> _The task_
Update the records from their start through the line containing "8: (593, 154)" by replacing "top-left" with "upper-left", and write those lines out again with nothing else changed. Leave the pictures out of your answer.

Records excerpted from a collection
[Start of section]

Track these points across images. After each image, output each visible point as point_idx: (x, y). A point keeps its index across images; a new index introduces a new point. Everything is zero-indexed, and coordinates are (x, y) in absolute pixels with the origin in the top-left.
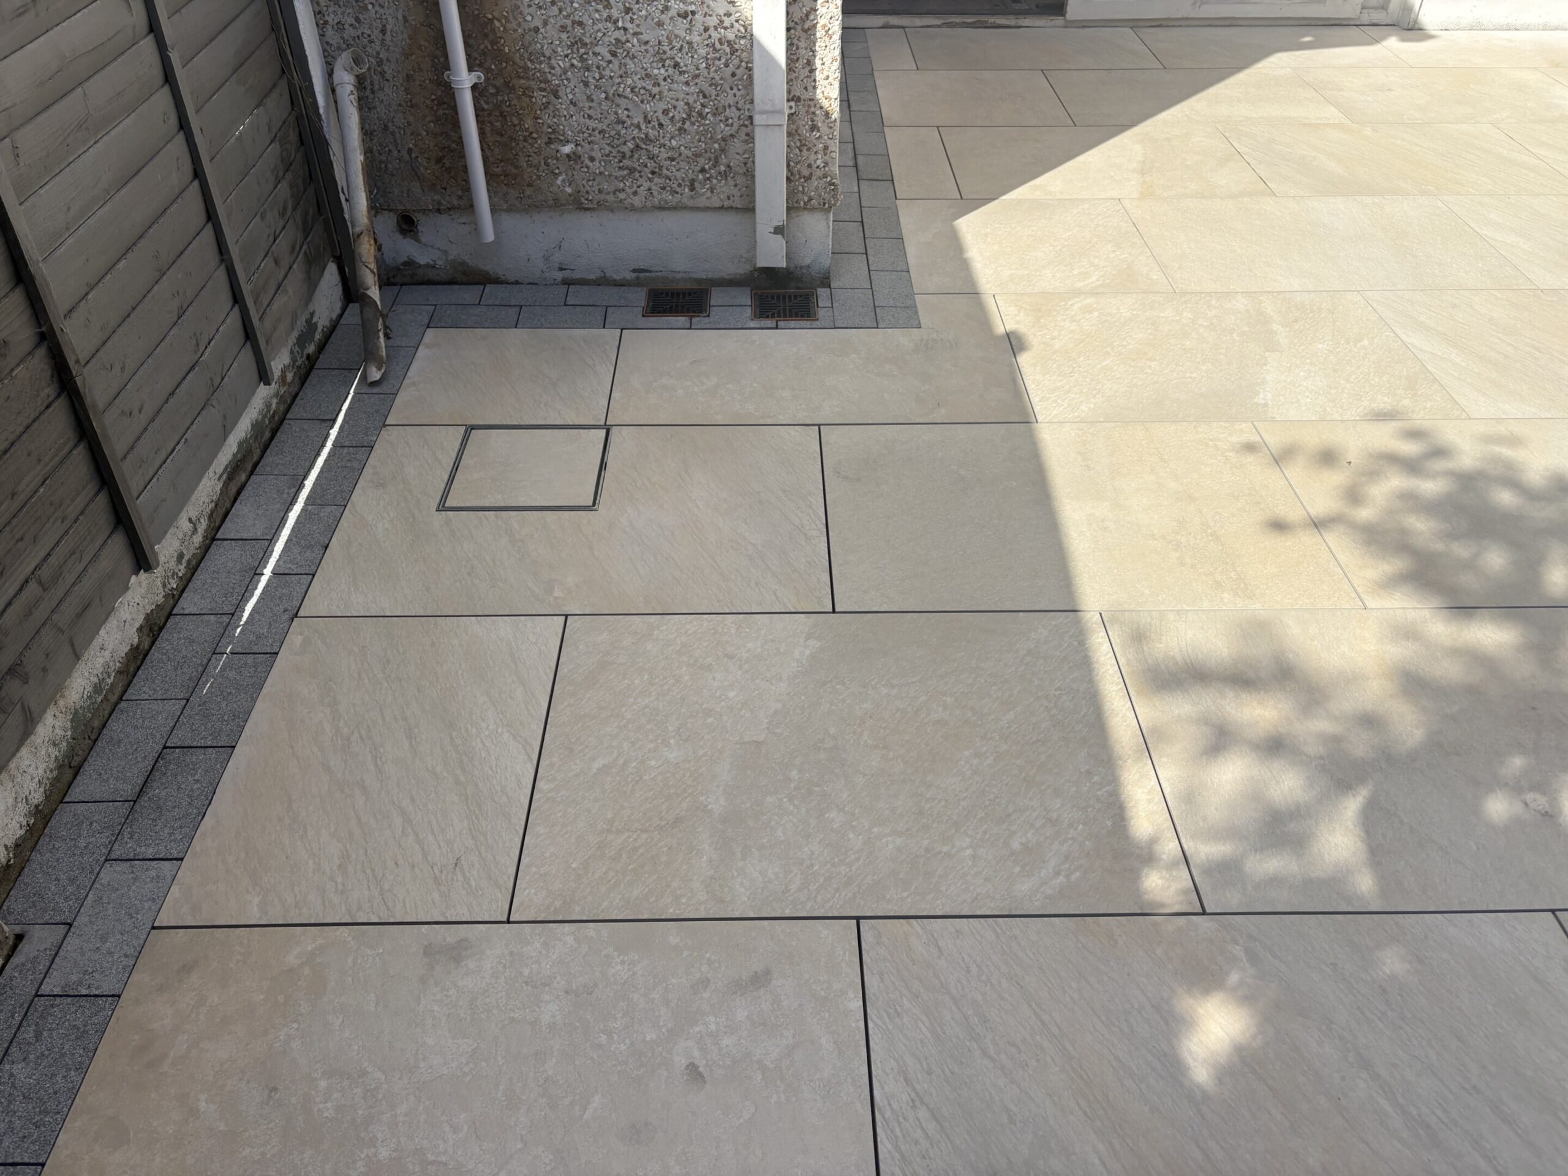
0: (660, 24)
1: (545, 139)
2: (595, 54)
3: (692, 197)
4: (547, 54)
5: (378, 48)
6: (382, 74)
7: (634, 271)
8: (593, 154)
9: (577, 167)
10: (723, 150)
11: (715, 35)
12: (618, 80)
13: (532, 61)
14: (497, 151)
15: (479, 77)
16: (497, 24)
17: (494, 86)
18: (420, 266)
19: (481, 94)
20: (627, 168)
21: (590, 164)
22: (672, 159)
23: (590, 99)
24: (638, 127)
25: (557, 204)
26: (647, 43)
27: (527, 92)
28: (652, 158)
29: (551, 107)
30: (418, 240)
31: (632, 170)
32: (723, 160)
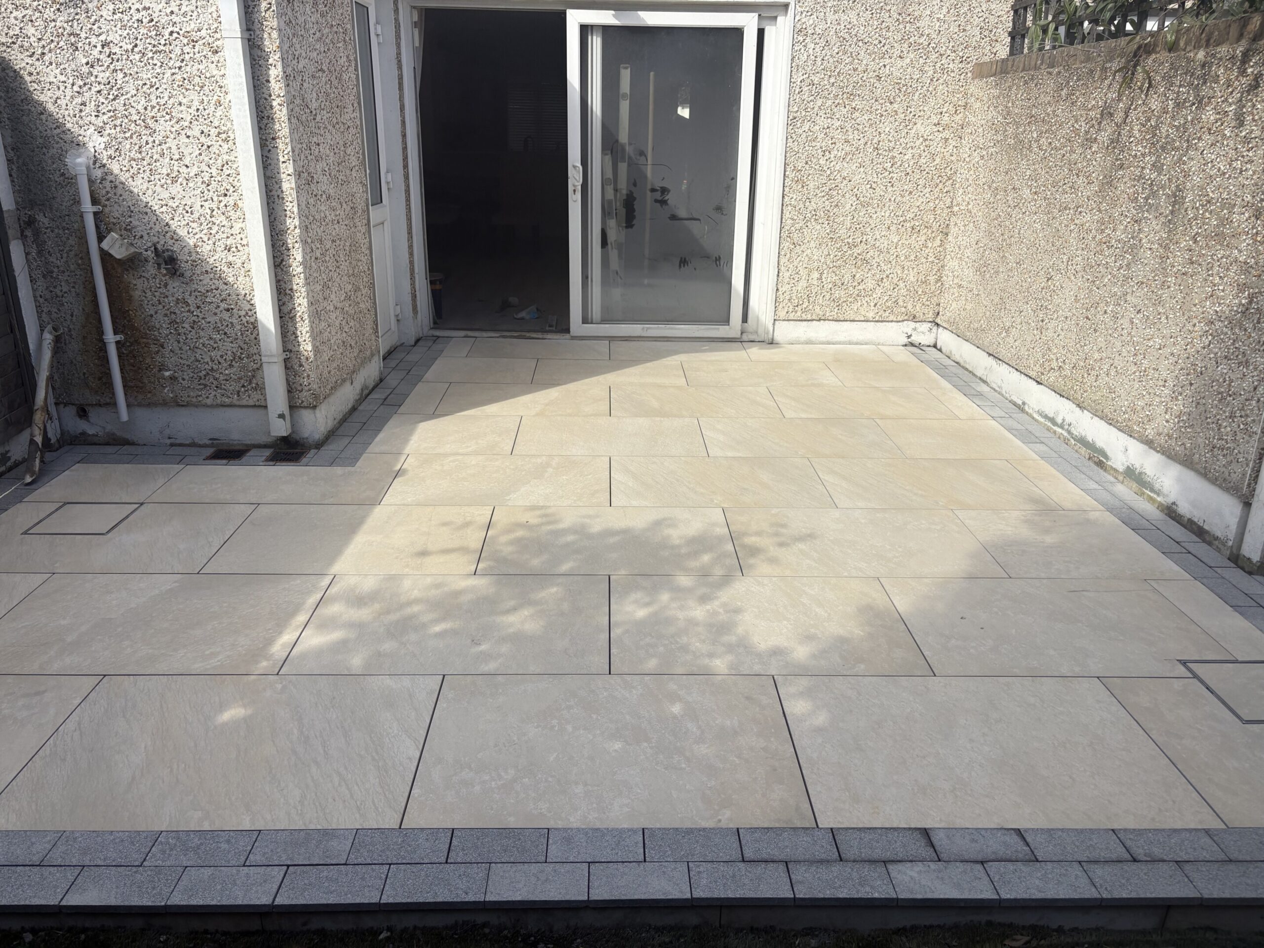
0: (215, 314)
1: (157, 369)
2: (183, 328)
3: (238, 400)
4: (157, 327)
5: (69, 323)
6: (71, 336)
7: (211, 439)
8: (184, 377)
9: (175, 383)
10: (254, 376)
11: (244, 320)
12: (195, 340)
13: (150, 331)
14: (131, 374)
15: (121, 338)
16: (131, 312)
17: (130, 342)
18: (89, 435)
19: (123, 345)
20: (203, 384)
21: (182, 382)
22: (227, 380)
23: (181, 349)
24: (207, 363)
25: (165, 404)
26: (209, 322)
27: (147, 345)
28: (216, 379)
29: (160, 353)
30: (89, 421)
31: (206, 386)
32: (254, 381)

[End of section]

> _Result of the task_
Track these points across images. After each image, output each visible point as point_idx: (x, y). A point keeps its index across images; a new index introduces a new point. Everything is zero-indexed, and coordinates are (x, y) in absolute pixels with the origin in the upper-left.
0: (660, 24)
1: (545, 139)
2: (595, 54)
3: (692, 197)
4: (547, 54)
5: (378, 48)
6: (382, 74)
7: (634, 271)
8: (593, 154)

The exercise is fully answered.